Need help with T1 line with multiple static IP addresses and Windows routing
Posted on 2008-10-05
I have a T1 line that has 6 available public addresses adn I am trying to setup two distinct routers that connect to a Windows 2003 Active Directory domain. However, only only one router at once can access the internal Windows domain depending on the gateway I assign to the server that is acting as a main gateway. I tried two different approaches without any luck. Here they are:
Scenario 1: Router 1 has a public address of xxx.xxx.xxx.203 and a private address of 172.16.16.1. Router 1 also have forwarded ports 3389 and 1723 to my main Windows server 172.16.16.4. Router 2 has a public address of xxx.xxx.xxx.204 and a private address of 172.16.16.2. Router 2 also have forwarded ports 3389 and 1723 to my main Windows server 172.16.16.4. Both routers are connected into the same internal segment, along with the server (in a unique switch) The Windows server uses 172.16.16.1 for a gateway and also has routing and remote access activated (including ip routing). Result: I can only access this server (Remote Desktop and pptp) by using connection to router 1. Router 2 won't accept connections. However, both routers can be ping successfully from an internal and remote location (with their respective public and private address).
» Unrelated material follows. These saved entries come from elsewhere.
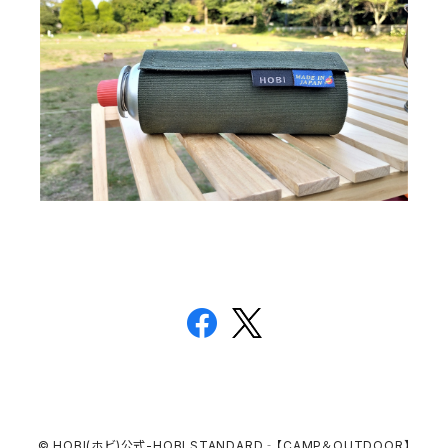
© HOBI(ホビ)公式-HOBI STANDARD‐【CAMP＆OUTDOOR】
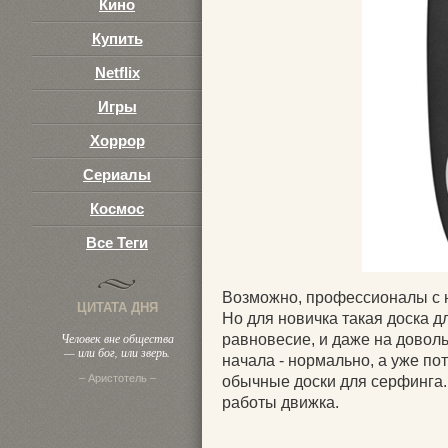
Кино
Купить
Netflix
Игры
Хоррор
Сериалы
Космос
Все Теги
Возможно, профессионалы с н
ЦИТАТА ДНЯ
Но для новичка такая доска д
Человек вне общества
равновесие, и даже на довол
— или бог, или зверь.
начала - нормально, а уже по
– Аристотель –
обычные доски для серфинга.
работы движка.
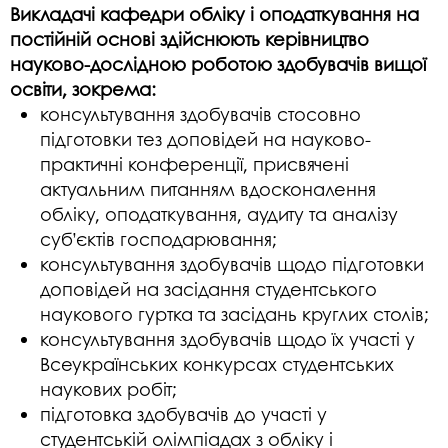
Викладачі кафедри обліку і оподаткування на
постійній основі здійснюють керівництво
науково-дослідною роботою здобувачів вищої
освіти, зокрема:
консультування здобувачів стосовно
підготовки тез доповідей на науково-
практичні конференції, присвячені
актуальним питанням вдосконалення
обліку, оподаткування, аудиту та аналізу
суб’єктів господарювання;
консультування здобувачів щодо підготовки
доповідей на засідання студентського
наукового гуртка та засідань круглих столів;
консультування здобувачів щодо їх участі у
Всеукраїнських конкурсах студентських
наукових робіт;
підготовка здобувачів до участі у
студентській олімпіадах з обліку і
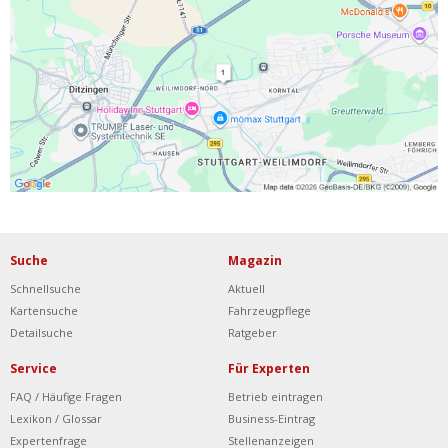
Ist Ihre Werkstatt schon dabei?
Kostenlos eintragen
Werkstatt Login
Suche
Magazin
Schnellsuche
Aktuell
Kartensuche
Fahrzeugpflege
Detailsuche
Ratgeber
Service
Für Experten
FAQ / Häufige Fragen
Betrieb eintragen
Lexikon / Glossar
Business-Eintrag
Expertenfrage
Stellenanzeigen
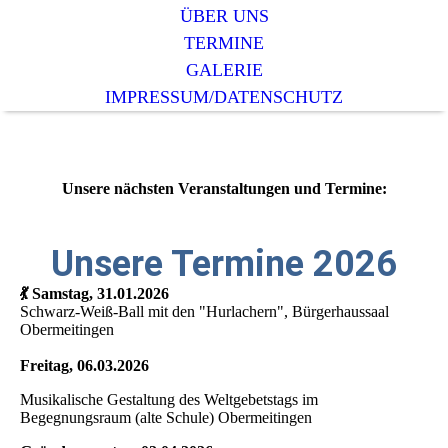
ÜBER UNS
TERMINE
GALERIE
IMPRESSUM/DATENSCHUTZ
Unsere nächsten Veranstaltungen und Termine:
Unsere Termine 2026
💃 Samstag, 31.01.2026
Schwarz-Weiß-Ball mit den "Hurlachern", Bürgerhaussaal
Obermeitingen
Freitag, 06.03.2026
Musikalische Gestaltung des Weltgebetstags im
Begegnungsraum (alte Schule) Obermeitingen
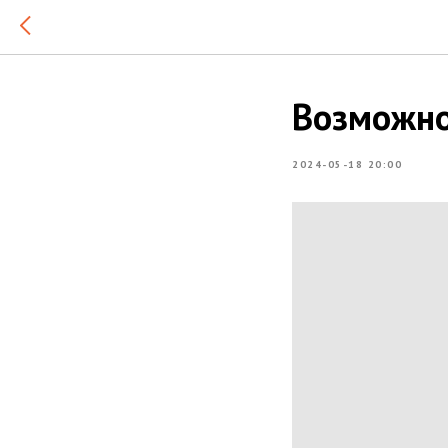
Возможно
2024-05-18 20:00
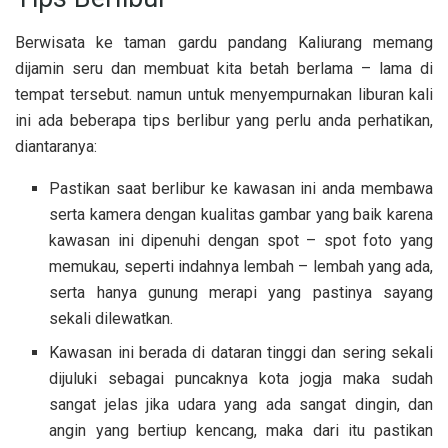
Berwisata ke taman gardu pandang Kaliurang memang
dijamin seru dan membuat kita betah berlama – lama di
tempat tersebut. namun untuk menyempurnakan liburan kali
ini ada beberapa tips berlibur yang perlu anda perhatikan,
diantaranya:
Pastikan saat berlibur ke kawasan ini anda membawa
serta kamera dengan kualitas gambar yang baik karena
kawasan ini dipenuhi dengan spot – spot foto yang
memukau, seperti indahnya lembah – lembah yang ada,
serta hanya gunung merapi yang pastinya sayang
sekali dilewatkan.
Kawasan ini berada di dataran tinggi dan sering sekali
dijuluki sebagai puncaknya kota jogja maka sudah
sangat jelas jika udara yang ada sangat dingin, dan
angin yang bertiup kencang, maka dari itu pastikan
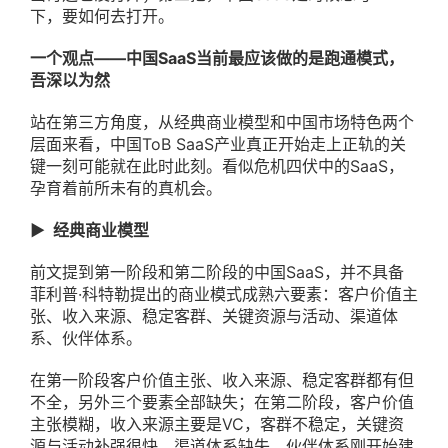
下，要如何去打开。
一个观点——中国SaaS当前最应该做的是跑通模式，
吾深以为然
站在第三方角度，从经典商业模型和中国市场特色两个
层面来看，中国ToB SaaS产业真正开始走上正轨的关
键一刻可能就在此时此刻。看似危机四伏中的SaaS，
孕育着前所未有的真机会。
▶ 经典商业模型
前文提到第一阶段和第二阶段的中国SaaS，并不具备
菲利普·科特勒提出的商业模式成熟六要素：客户价值主
张、收入来源、稳定客群、关键资源与活动、渠道体
系、伙伴体系。
在第一阶段客户价值主张、收入来源、稳定客群都有但
不全，另外三个要素全部缺失；在第二阶段，客户价值
主张模糊，收入来源主要是VC，客群不稳定，关键资
源与活动补强很快，渠道体系缺失，伙伴体系刚开始建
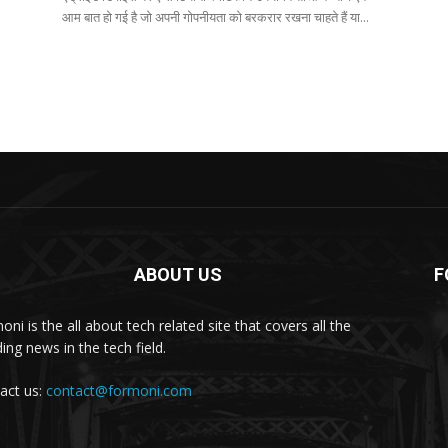
आम बात हो गई है जो अपनी गोपनीयता को बरकरार रखना चाहते हैं या...
ABOUT US
F
ni is the all about tech related site that covers all the
ing news in the tech field.
act us:
contact@formoni.com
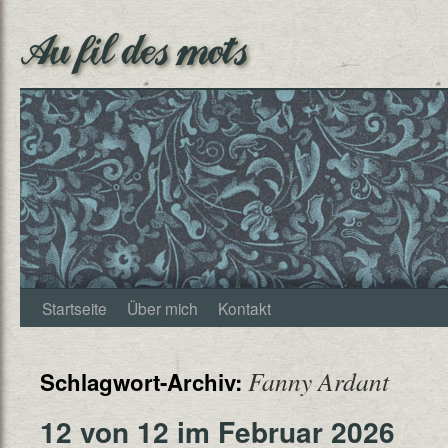
Au fil des mots
Startseite
Über mich
Kontakt
Fanny Ardant
Schlagwort-Archiv:
12 von 12 im Februar 2026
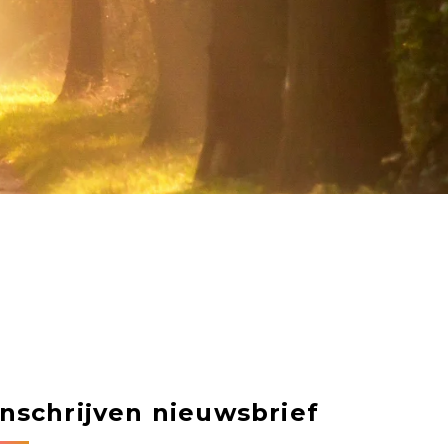
Inschrijven nieuwsbrief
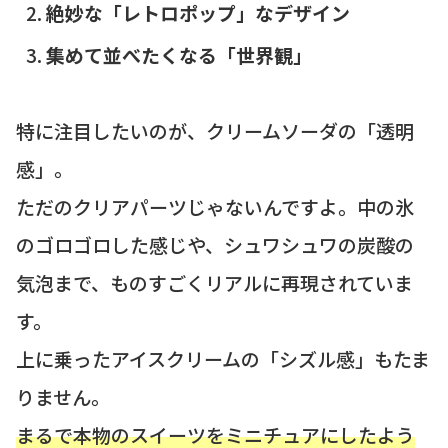
絶妙な「レトロポップ」なデザイン
集めて並べたくなる「世界観」
特に注目したいのが、クリームソーダの「透明
感」。
ただのクリアパーツじゃないんですよ。中の氷
のゴロゴロした感じや、シュワシュワの炭酸の
気泡まで、ものすごくリアルに再現されていま
す。
上に乗ったアイスクリームの「シズル感」もたま
りません。
まるで本物のスイーツをミニチュアにしたよう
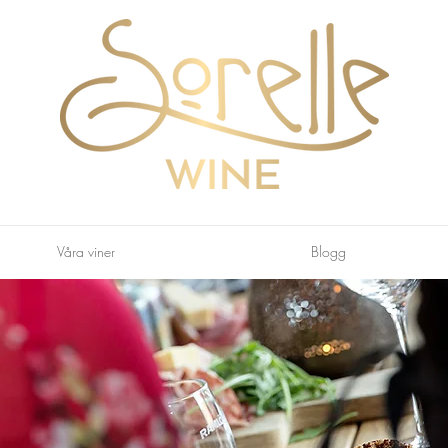
Våra viner
Blogg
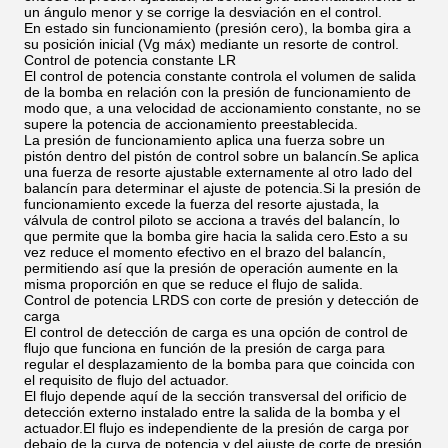
un ángulo menor y se corrige la desviación en el control.
En estado sin funcionamiento (presión cero), la bomba gira a
su posición inicial (Vg máx) mediante un resorte de control.
Control de potencia constante LR
El control de potencia constante controla el volumen de salida
de la bomba en relación con la presión de funcionamiento de
modo que, a una velocidad de accionamiento constante, no se
supere la potencia de accionamiento preestablecida.
La presión de funcionamiento aplica una fuerza sobre un
pistón dentro del pistón de control sobre un balancín.Se aplica
una fuerza de resorte ajustable externamente al otro lado del
balancín para determinar el ajuste de potencia.Si la presión de
funcionamiento excede la fuerza del resorte ajustada, la
válvula de control piloto se acciona a través del balancín, lo
que permite que la bomba gire hacia la salida cero.Esto a su
vez reduce el momento efectivo en el brazo del balancín,
permitiendo así que la presión de operación aumente en la
misma proporción en que se reduce el flujo de salida.
Control de potencia LRDS con corte de presión y detección de
carga
El control de detección de carga es una opción de control de
flujo que funciona en función de la presión de carga para
regular el desplazamiento de la bomba para que coincida con
el requisito de flujo del actuador.
El flujo depende aquí de la sección transversal del orificio de
detección externo instalado entre la salida de la bomba y el
actuador.El flujo es independiente de la presión de carga por
debajo de la curva de potencia y del ajuste de corte de presión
Scenario 2: I made a variant to the scenario above where I created two separate segments (172.16.16 and 172.16.17 and assigned each of the routers an address in each segment, with same public addresses as above). Router 1 now has private address 172.16.16.1 and router 2 has private address 126.96.36.199. A second network card was installed into the Windows server. Windows server now has 2 ip addresses: 172.16.16.4 and 172.16.17.4. Default gateway on server is 172.16.16.1. Router 1 now forwards ports to 172.16.16.4 while router 2 forwards ports to 172.16.17.4. Windows server is running Routing an remote access (with IP routing). Result: same as above. I can only connect through router that the server is using as a default gateway. If I change default gateway on server to router 2, then only router 2 can access RDP and pptp.
Question: Why can't I access remotely the same server at once by using the two routers with two separate public addresses when I can ping successfully both routers from both external and internal locations (with their respective public and private address)? Some route missing somewhere? What is the benefit of having multiple public static addresses in this context?
Note: I am trying to establish a proof of concept for a scenario where I will need to use two distinct routers.